Jen David is a paediatric nursing expert at Apex Health Associates. She has extensive experience as both a child and adult registered nurse.
She is experienced in providing expert opinions in extravasation cases.
Paediatric extravasation is a medical emergency that can occur when intravenous (IV) fluids or medications leak into the surrounding tissues instead of flowing along the intended venous pathway. This can be caused by misplacement, dislodgement, or leakage from a peripheral cannula, midline, peripherally inserted central catheter (PICC), short-term central venous catheter, tunnelled line, 'port-a-cath', haemodialysis catheter or intraosseous (IO) needle. Early identification of high-risk patients, plus early recognition, and intervention of extravasation can substantially reduce the impact of injury. Risk factors for extravasation injuries include: neonates, using small or fragile veins, insertion across joints, sedation and poorly secured cannulae.
Extravasation refers to the inadvertent administration of a vesicant, acidic or alkaline medication/solution going into the surrounding tissue instead of the intended vessel. This can lead to pain, marking of the skin, necrosis and in severe cases, surgical intervention. Infiltration refers to the inadvertent administration of a non–vesicant, non-acidic, or non-alkaline medication/solution going into the surrounding tissue instead of the intended vessel. This can lead to pain, oedema, and in severe cases compartment syndrome or nerve compression.
Clinical Signs and Symptoms
Extravasation usually results in pain such as stinging and burning.
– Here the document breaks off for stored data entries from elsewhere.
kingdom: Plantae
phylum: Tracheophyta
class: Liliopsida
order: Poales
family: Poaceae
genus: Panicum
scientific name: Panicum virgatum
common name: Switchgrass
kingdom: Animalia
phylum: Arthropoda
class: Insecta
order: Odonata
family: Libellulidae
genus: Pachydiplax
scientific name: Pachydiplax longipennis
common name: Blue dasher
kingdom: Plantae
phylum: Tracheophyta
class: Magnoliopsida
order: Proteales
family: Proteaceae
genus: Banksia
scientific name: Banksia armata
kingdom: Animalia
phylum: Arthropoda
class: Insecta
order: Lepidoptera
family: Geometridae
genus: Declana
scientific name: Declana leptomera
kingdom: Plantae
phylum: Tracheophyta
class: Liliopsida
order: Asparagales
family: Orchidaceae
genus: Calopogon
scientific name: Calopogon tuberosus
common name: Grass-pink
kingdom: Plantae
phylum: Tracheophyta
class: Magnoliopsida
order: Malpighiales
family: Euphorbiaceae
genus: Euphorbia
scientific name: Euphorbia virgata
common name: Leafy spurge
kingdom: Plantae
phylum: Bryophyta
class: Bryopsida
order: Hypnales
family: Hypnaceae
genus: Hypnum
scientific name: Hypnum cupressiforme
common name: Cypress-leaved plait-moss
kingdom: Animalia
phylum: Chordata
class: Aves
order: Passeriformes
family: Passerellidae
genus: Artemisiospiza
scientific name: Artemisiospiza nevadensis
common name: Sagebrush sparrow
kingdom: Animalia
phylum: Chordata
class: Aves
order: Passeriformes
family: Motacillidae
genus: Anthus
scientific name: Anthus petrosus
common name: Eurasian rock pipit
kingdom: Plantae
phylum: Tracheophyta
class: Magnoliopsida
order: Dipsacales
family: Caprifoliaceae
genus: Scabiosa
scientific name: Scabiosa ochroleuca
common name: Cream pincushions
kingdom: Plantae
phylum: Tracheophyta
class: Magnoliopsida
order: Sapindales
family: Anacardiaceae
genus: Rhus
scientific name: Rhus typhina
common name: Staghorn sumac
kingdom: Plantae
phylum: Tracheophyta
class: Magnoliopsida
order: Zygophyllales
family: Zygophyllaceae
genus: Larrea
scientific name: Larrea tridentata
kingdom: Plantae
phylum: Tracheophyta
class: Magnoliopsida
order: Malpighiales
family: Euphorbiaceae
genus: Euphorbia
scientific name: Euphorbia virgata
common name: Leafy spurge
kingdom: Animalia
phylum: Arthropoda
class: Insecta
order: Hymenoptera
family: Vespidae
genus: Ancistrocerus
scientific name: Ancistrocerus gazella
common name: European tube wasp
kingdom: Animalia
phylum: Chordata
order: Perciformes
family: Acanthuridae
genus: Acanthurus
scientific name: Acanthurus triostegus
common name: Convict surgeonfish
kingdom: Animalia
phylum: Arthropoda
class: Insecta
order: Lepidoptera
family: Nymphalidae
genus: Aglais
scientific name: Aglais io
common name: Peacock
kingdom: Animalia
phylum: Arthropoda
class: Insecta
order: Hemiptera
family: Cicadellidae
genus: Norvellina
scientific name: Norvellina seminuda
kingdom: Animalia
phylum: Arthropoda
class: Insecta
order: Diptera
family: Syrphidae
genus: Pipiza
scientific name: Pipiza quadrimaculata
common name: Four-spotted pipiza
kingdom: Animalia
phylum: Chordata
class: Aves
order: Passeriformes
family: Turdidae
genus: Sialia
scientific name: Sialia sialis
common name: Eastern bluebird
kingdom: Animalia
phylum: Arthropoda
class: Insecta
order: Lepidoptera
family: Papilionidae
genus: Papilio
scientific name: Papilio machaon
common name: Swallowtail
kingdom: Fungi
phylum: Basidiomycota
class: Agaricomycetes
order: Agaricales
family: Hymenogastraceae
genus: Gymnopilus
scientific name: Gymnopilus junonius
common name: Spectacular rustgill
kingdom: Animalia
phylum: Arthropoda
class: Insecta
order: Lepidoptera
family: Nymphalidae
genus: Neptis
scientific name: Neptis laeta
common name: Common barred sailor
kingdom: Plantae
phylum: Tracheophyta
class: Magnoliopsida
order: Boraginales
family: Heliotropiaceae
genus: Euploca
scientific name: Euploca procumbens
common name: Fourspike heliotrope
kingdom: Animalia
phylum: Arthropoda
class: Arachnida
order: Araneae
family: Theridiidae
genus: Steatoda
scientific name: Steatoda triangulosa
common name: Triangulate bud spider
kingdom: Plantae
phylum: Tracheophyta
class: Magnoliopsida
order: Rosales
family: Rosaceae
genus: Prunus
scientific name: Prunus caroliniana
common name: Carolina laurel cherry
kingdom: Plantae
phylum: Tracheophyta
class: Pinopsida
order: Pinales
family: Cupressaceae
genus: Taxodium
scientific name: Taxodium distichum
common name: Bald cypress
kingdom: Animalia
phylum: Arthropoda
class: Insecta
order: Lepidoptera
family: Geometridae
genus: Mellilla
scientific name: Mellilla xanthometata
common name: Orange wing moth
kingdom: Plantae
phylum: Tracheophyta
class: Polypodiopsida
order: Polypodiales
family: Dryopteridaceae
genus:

If a child cannot express that they are in pain, regular observation for signs of extravasation such as redness and swelling of the site where the thin tube enters the vein. Moreover, the pressure shown on the machine (infusion pump) that is required to deliver the medicine into the vein needs to be closely monitored, this helps tell if extravasation may be occurring. A rise in pressure could point to an issue with the cannula being used. If a pump is not used, then it is the administrator of the medication that has to be alert to the signs and symptoms. It can sometimes be difficult to diagnose extravasation as some medicines can feel uncomfortable when being administered directly into a vein but do not go on to cause extravasation.
The incidence of paediatric extravasation is not well documented in literature and varies considerably.
Corbett (et al) 2019: 'Treating Extravasation Injuries in Infants and Young Children: A Scoping Review and Survey of UK NHS Practice'
"Across different oncology populations (including adults) reports range between 0.01% and 7% for chemotherapy extravasations. A study of 1409 neonates reported a severe injury rate of 2.4% with total parental nutrition solution being involved in most cases"
The incidence rate varies depending on factors such as age group, type of medication administered, and type of IV access device used.
The most common site for extravasation injuries in children is the foot. Patient movement, bandaging of the cannula and inadvertent parental obstruction (parental bed position/ holding position of child) are contributing factors
Extravasation injury can cause significant psychological distress for both children and their families. Children may experience anxiety and fear due to pain and discomfort caused by extravasation injury. Parents may feel guilty for allowing their child to undergo IV therapy that resulted in an injury.
In our experience, some children have required psychological intervention to assist with managing the feelings which arise as a consequence of the experience and injury.
Precautions should be taken to avoid extravasation; ideally, drugs likely to cause extravasation injury should be given through a dedicated and carefully monitored line. Children receiving repeated doses of hazardous drugs peripherally should have the cannula resited at regular intervals. Patency of a vein and catheter must be assessed prior to the administration of vesicant drugs or fluids as they are at greater risk of causing extravasation. The line should be flushed to determine if any resistance is felt. Staff must follow relevant guidelines for aseptic techniques for procedures; for the insertion of Intravenous Cannulae (IVC); and the administration of Intravenous fluids and medicines.
Common Medications That Can Cause Extravasation
Some medications that can cause extravasation include vesicant drugs such as chemotherapeutic agents, contrast media, certain antibiotics, and seizure medications. Acidic or alkaline preparations and those with an osmolarity greater than that of plasma can also cause extravasation injury. Cytotoxic drugs are the most common cause of extravasation injury. Extravasation from cytotoxic drugs can take several hours or days to develop. Extravasation is not always apparent at an early stage.
Patients receiving anticoagulants are more likely to lose blood into surrounding tissues if extravasation occurs, while those receiving sedatives or analgesics may not notice the early signs or symptoms of extravasation.
Role of Nurse Expert
Nurse experts play an important role in providing the Court with independent opinions. They provide expert advice in legal cases involving extravasation injuries by reviewing medical records, conducting research on best practices for IV therapy administration and providing expert opinions on whether standards were met or breached. This is a highly complicated area of clinical practice and experienced experts are required to establish and comment on the issues involved.
Paediatric extravasation is a medical emergency that requires prompt identification and intervention to reduce its impact on children's health outcomes. These are complex clinical situations and require an experienced nursing expert witness to comment.